From the records below, pull out every line that contains the word "this" and copy each of those lines without changes.

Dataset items
>>>>

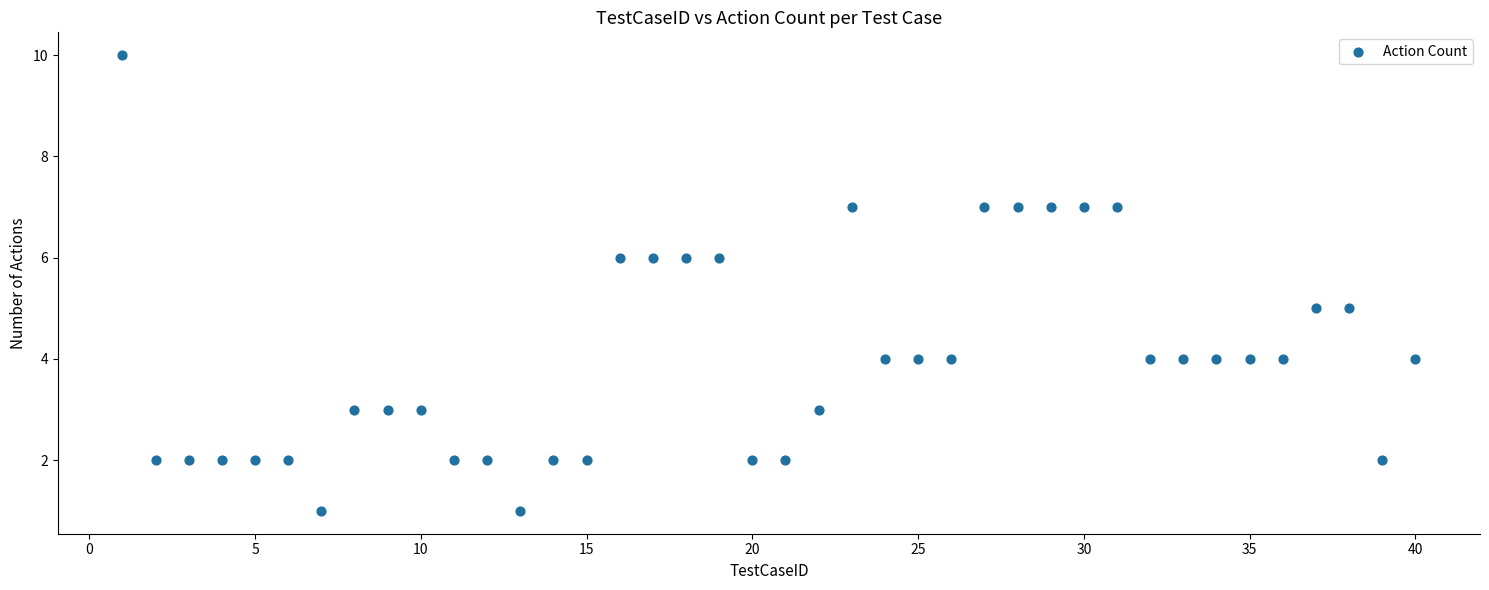

What is the range of Y values (max minus min)?

9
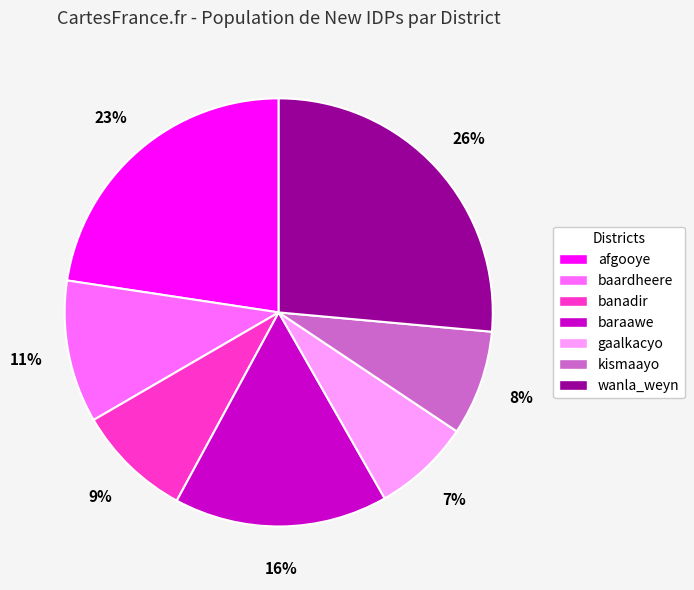

Count the number of slices in the pie.

7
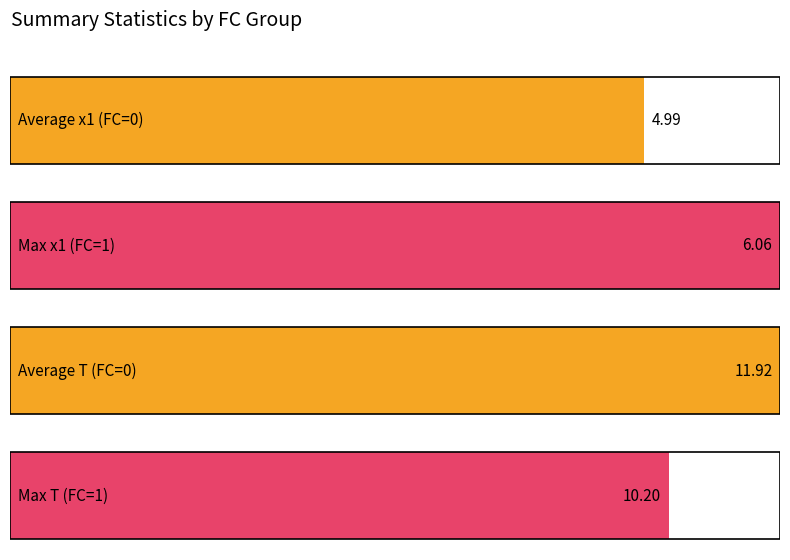

Where does the Mean T by FC series first go above 10?

FC=0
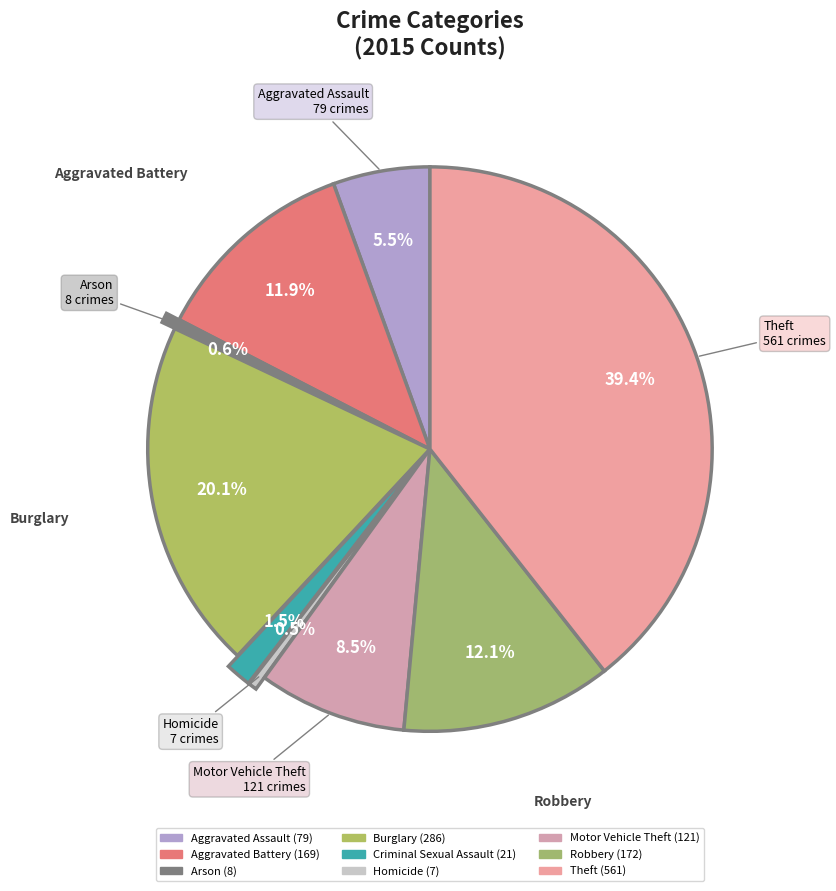

What is the smallest slice in the pie chart?

Homicide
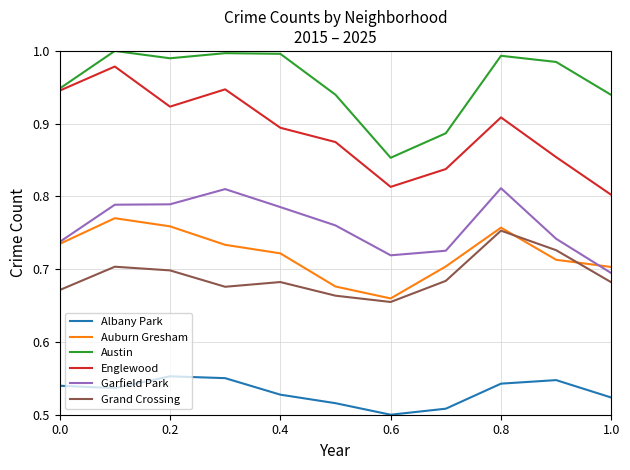

Which series has the widest spread of values?

Englewood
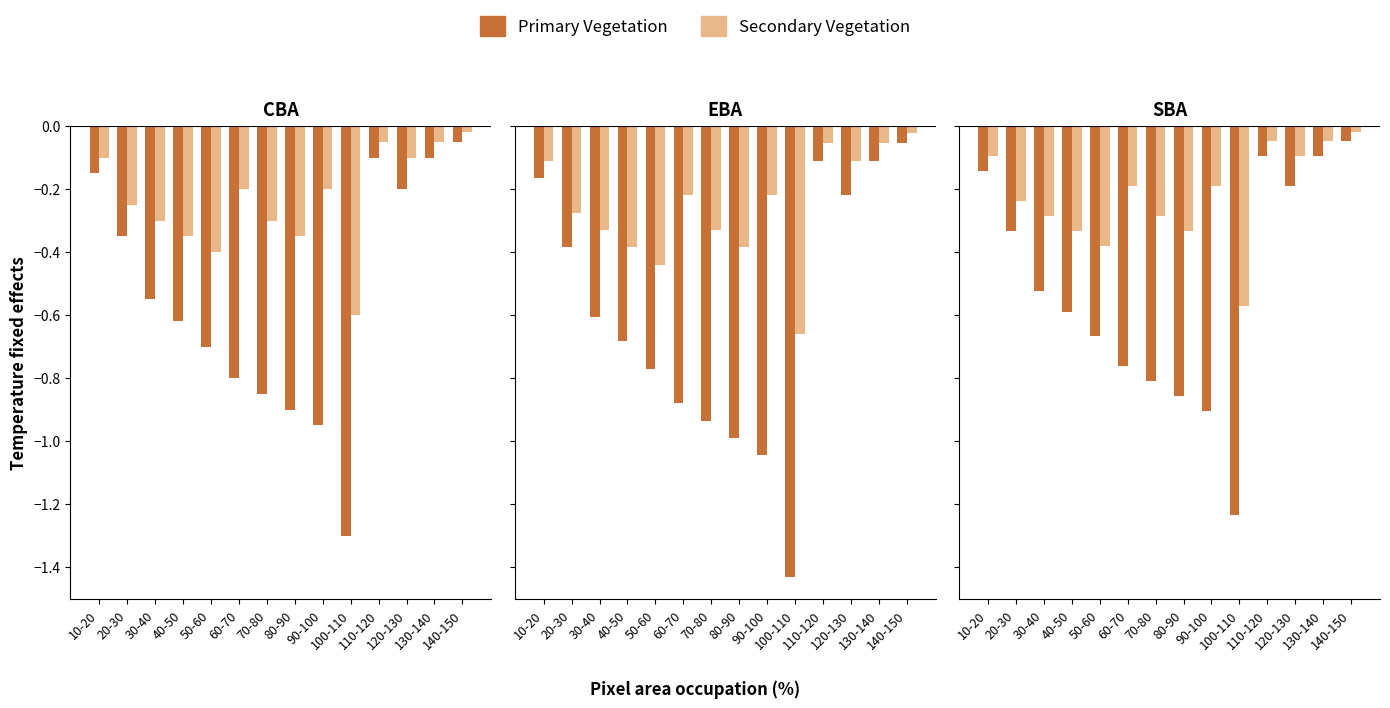

Which category has the lowest value in the Base Min series?

100-110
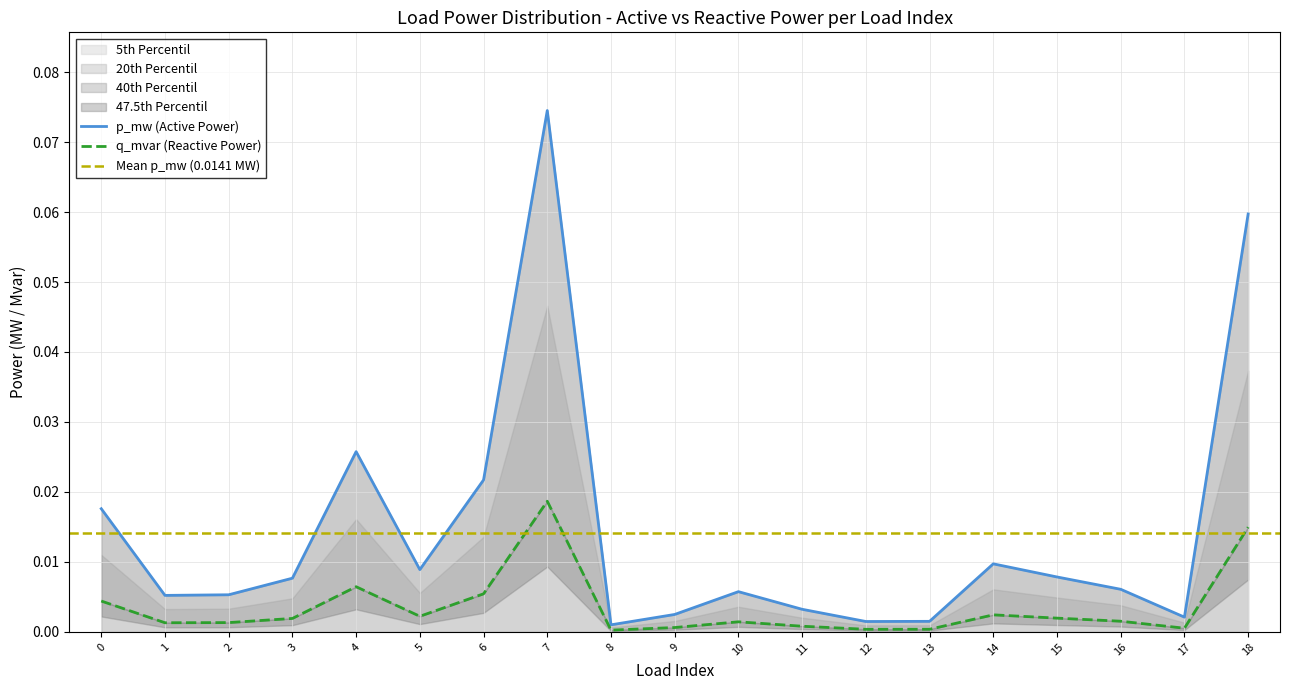

Is this an area chart (filled region under the line)?

No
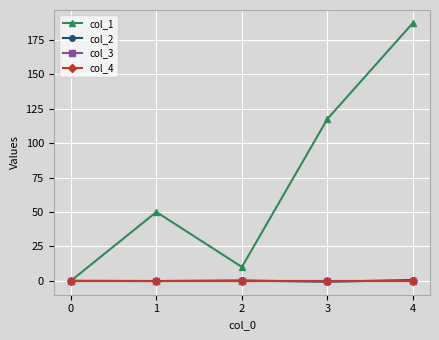

Does the chart have visible grid lines?

Yes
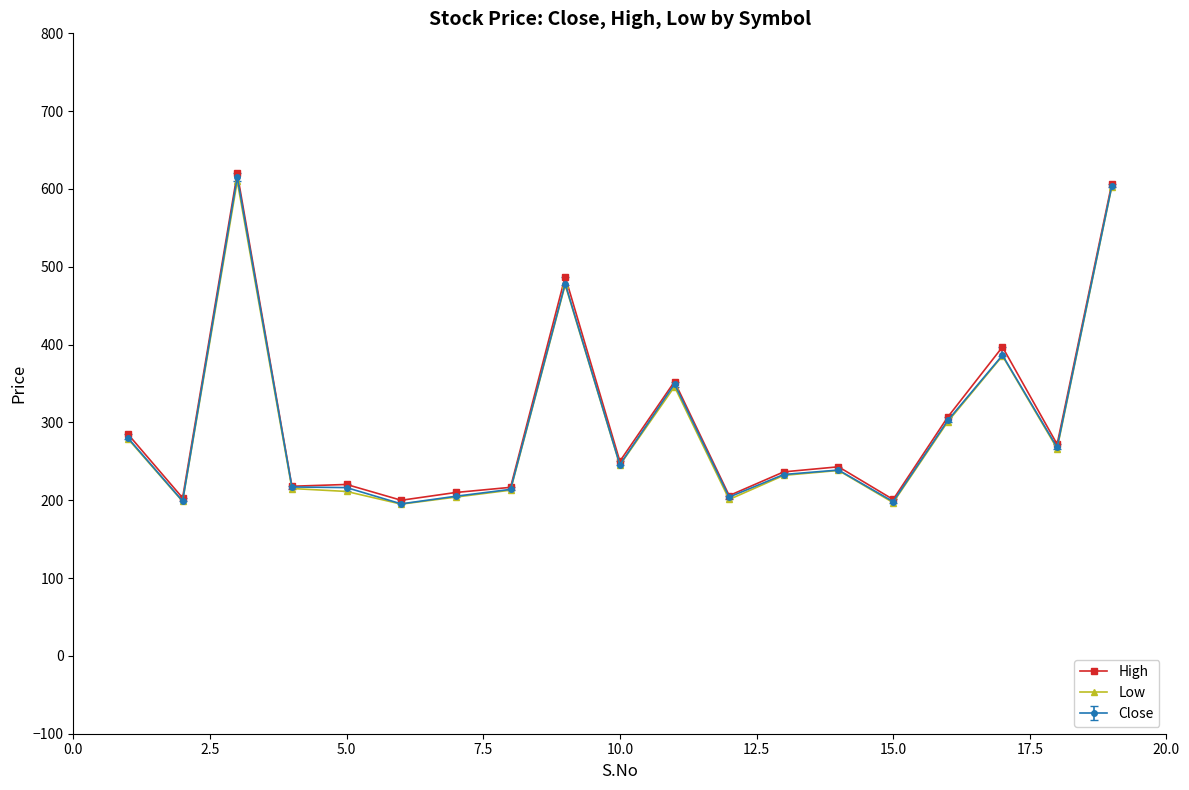

What are all the series names shown in the legend?

High, Low, Close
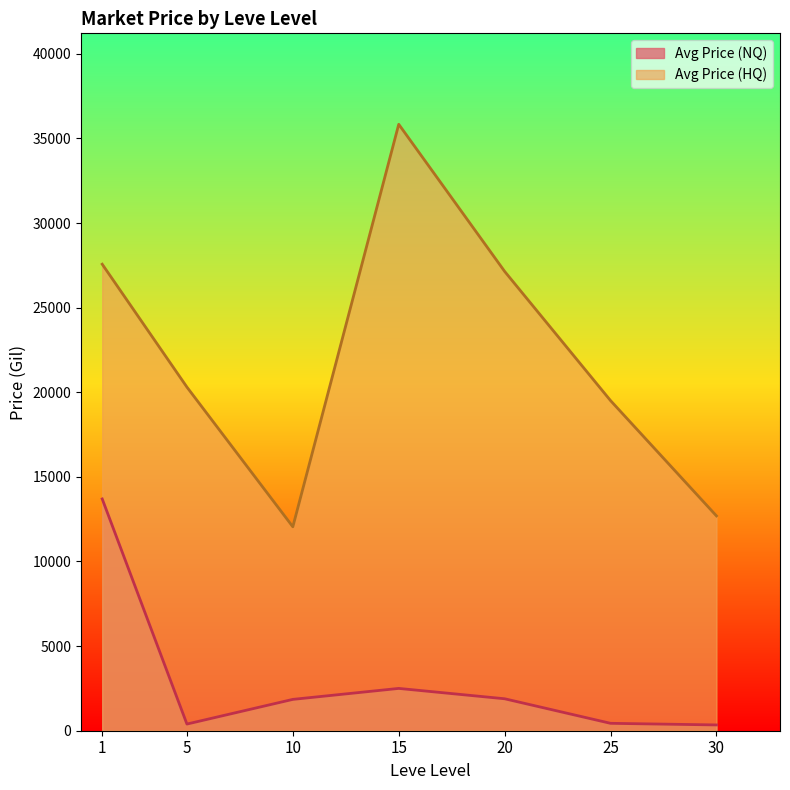

At which label does Avg Price (NQ) reach its peak?

1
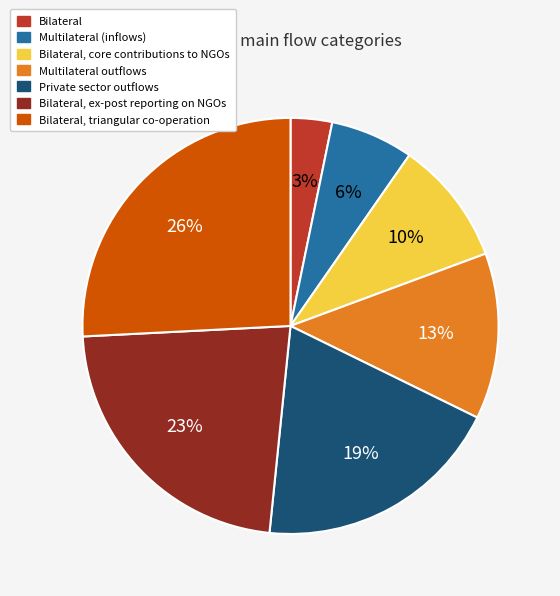

How many slices are in this pie chart?

7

<<<<

> _EXERCISE ANSWER_
Is this an area chart (filled region under the line)?
How many slices are in this pie chart?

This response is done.